Observing minute-interval data, XTO identified tubing and casing pressure equalizing on some wells near the end of the shut-in period. Liquid in the tubing was being pushed back into the well bore. This issue could be corrected by shortening the close time (using fast-falling plungers) or installing a standing valve. A standing valve consists of a ball and seat positioned in the bottomhole spring assembly to prevent liquid in the tubing from re-entering the well bore. After being fitted with standing valves, some XTO wells had production increases of 20% to 100%.
Working with real-time data led to the unexpected discovery that the traditional theory on limiting after-flow for vertical wells does not necessarily apply to horizontal wells.
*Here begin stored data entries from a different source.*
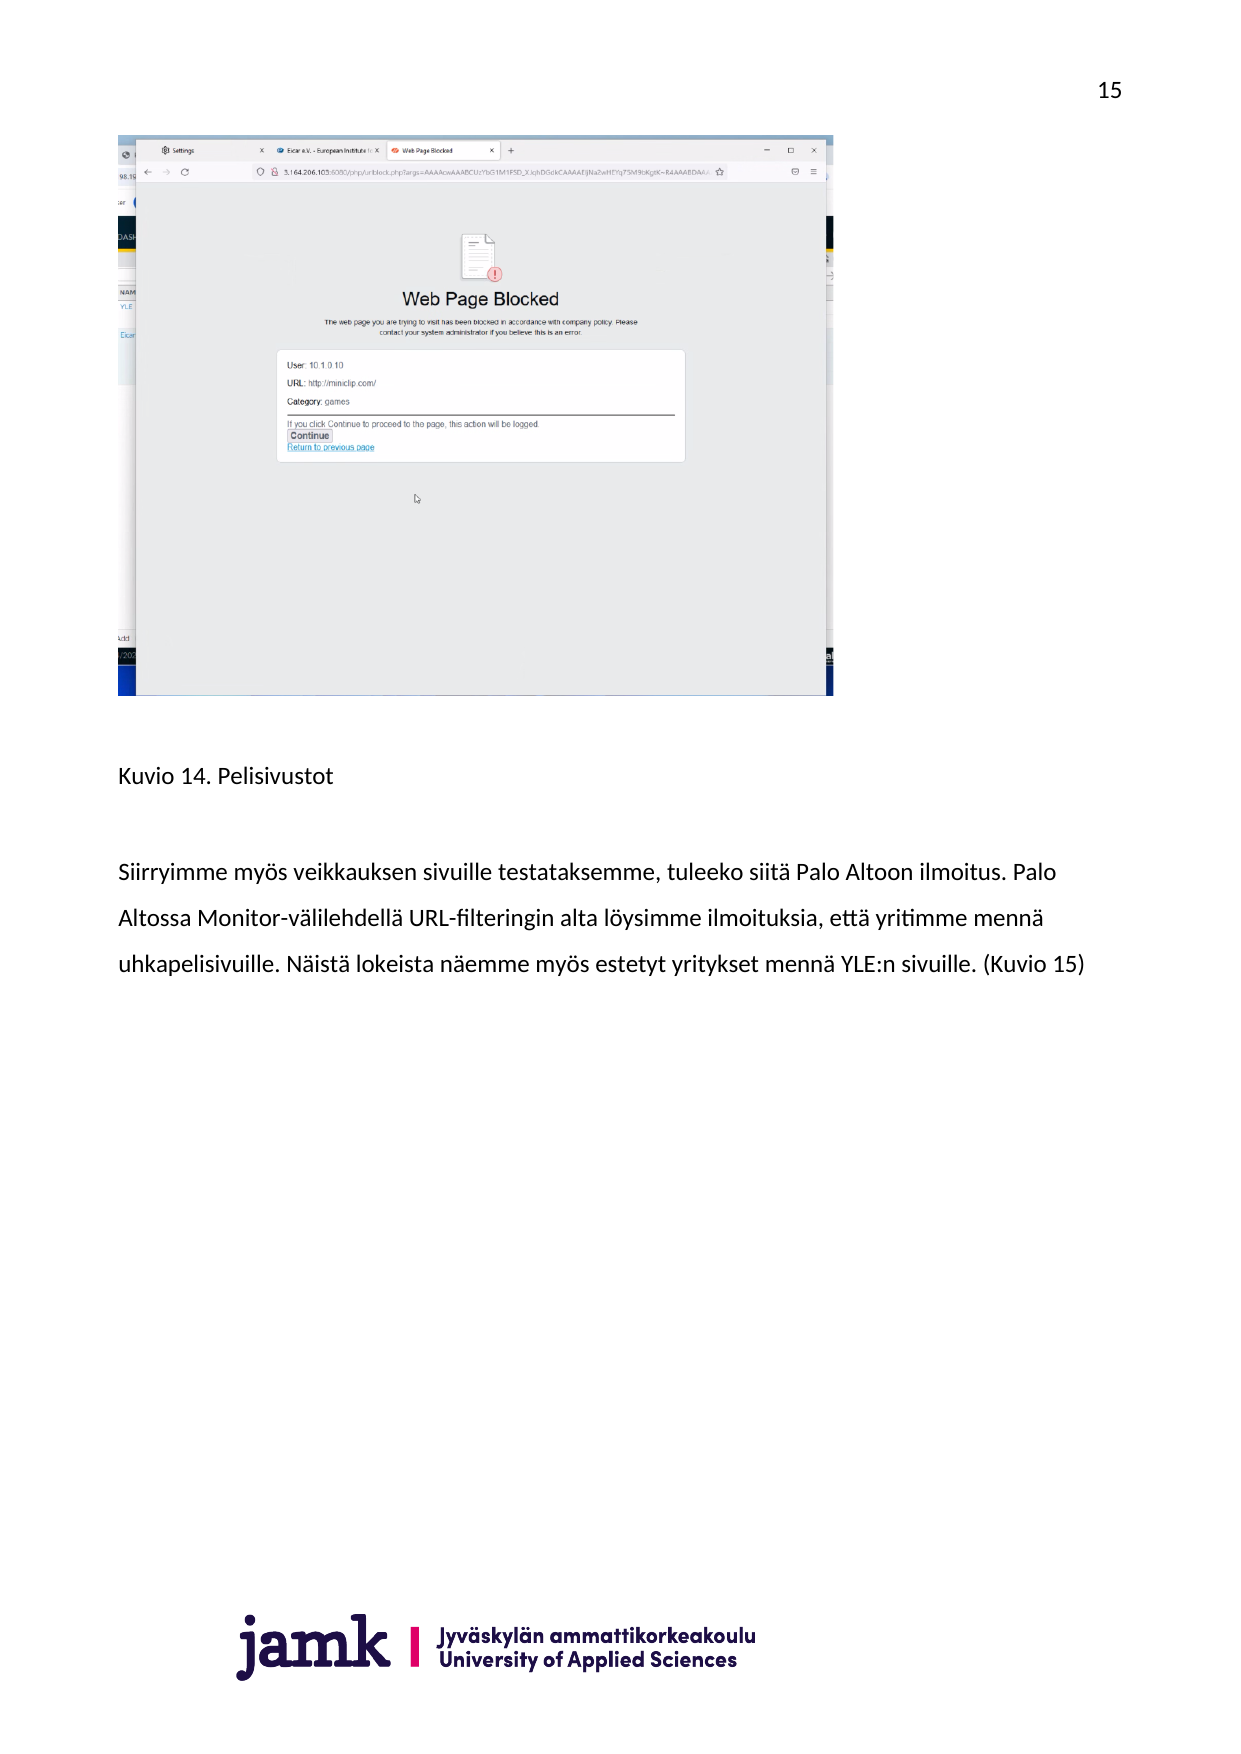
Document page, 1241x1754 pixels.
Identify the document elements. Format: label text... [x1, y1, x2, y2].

text Kuvio 14. Pelisivustot [118, 761, 1122, 791]
picture [236, 1614, 755, 1681]
picture [118, 135, 834, 696]
text Siirryimme myös veikkauksen sivuille testataksemme, tuleeko siitä Palo Altoon ilmoitus. Palo Altossa Monitor-välilehdellä URL-filteringin alta löysimme ilmoituksia, että yritimme mennä uhkapelisivuille. Näistä lokeista näemme myös estetyt yritykset mennä YLE:n sivuille. (Kuvio 15) [118, 856, 1122, 978]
When a well is opened, flow rate spikes as the gas above the plunger is produced. As the plunger rises, flow rate
declines. When the plunger surfaces, gas production spikes then declines. Conventional thinking suggests closing the well as the flow rate approaches the critical rate, but XTO discovered horizontal wells need to be flowed until the lateral leg unloads. If the horizontal wells are closed before the lateral leg unloads, a large amount of fluid accumulates in the tubing for the next run.
The measure of success
Gas well optimization is determined solely on the amount of gas safely produced. Optimizing a single cycle is no guarantee of future production. Often, simply eliminating unplanned downtime is more effective. Production optimization centers on operating the well at the lowest flowing bottomhole pressure and minimizing the time the plunger is stationary at the bottom of the well. An optimal cycle balances the amount of fluid entering the tubing during after-flow with the amount of lift pressure (casing over line) available when the plunger reaches the bottom. Wells that cycle at low casing pressures that are sufficient to surface the plunger generally produce the most.
Early in the decline curve, casing pressure on typical shale wells builds quickly when the well is closed. To minimize shut-in time, fast-falling plungers are preferred. Under the right conditions, fast-falling plungers significantly boost production by making 20 or more trips a day. XTO realized production improvements of 40% on some wells when using Harbison-Fischer’s long-lasting By Pass plunger.